彼女が、おそるおそる右手を上げると、鏡の中の「しずく」もまた、寸分の狂いもなく、その優雅な袖を揺らしながら右手を上げた。
くるりと、回ってみる。
巫女装束の裾が、ふわりと舞った。
それは、もはやただの技術ではなかった。
魔法だった。
彼女が、半年間、夢見てきた理想の姿。
それが今、現実の肉体を得て、目の前にいる。
彼女の頬を、一筋の、温かい涙が伝った。
それは、半年間の苦労が報われたことへの、安堵の涙であり、そしてこれから始まる未知なる物語への、期待の涙だった。
浮遊ドローンカメラの映像を、PCのモニターで確認する。
おー、ちゃんとVの姿だ。
そこには、完璧なVTuber「神楽坂しずく」が、感動に打ち震えながら、しかしどこまでも美しく、佇んでいた。
この光景を、あの5人のファンに見せたら、どんな顔をするだろうか。
その想像だけで、彼女の心は、これまでにないほどの高揚感に満たされた。
「よし…」
彼女は、涙を拭った。
その瞳には、もはや迷いの色はない。
ただ、自らが進むべき道を、確かに見定めた者の、静かな、しかし力強い光だけが宿っていた。
彼女は、再びPCへと向かう。
そして、国際公式ギルドの、公式サイトを開いた。
その、あまりにもお役所的で、そしてどこまでも威圧的なデザインのページ。
だが、今の彼女には、それが世界の中心へと続く、輝かしい門のように見えた。
彼女は、そのページの、一つの項目をクリックした。
『新規探索者ライセンス取得、及び、ユニークスキル鑑定予約』
画面に表示されたフォームに、彼女は震える指で、自らの本名…「佐藤結菜」と、打ち込んでいく。

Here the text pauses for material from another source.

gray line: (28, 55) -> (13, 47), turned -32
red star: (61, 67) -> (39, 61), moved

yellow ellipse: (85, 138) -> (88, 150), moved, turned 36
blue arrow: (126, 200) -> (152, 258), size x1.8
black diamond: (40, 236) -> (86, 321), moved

そして、予約可能な日時の中から、最も早い、明日の午前10時のスロットを選択した。
最後に、「予約を確定する」のボタンを、クリックする。
画面に、『予約が完了しました』という、無機質なテキストが表示された。
彼女は、その画面を、しばらくの間、ただじっと見つめていた。
そして、彼女は呟いた。
その声は、まだ少しだけ震えていた。
だが、そこには、確かな、そしてどこまでも純粋な祈りが、込められていた。
「――戦闘に使える、ユニークスキルだと、良いな…」
彼女の、本当の物語が、今、始まろうとしていた。
その祈りが、この世界の理そのものを、根底から覆すほどの、あまりにも巨大な「奇跡」の、引き金となることを。
彼女は、まだ知る由もなかった。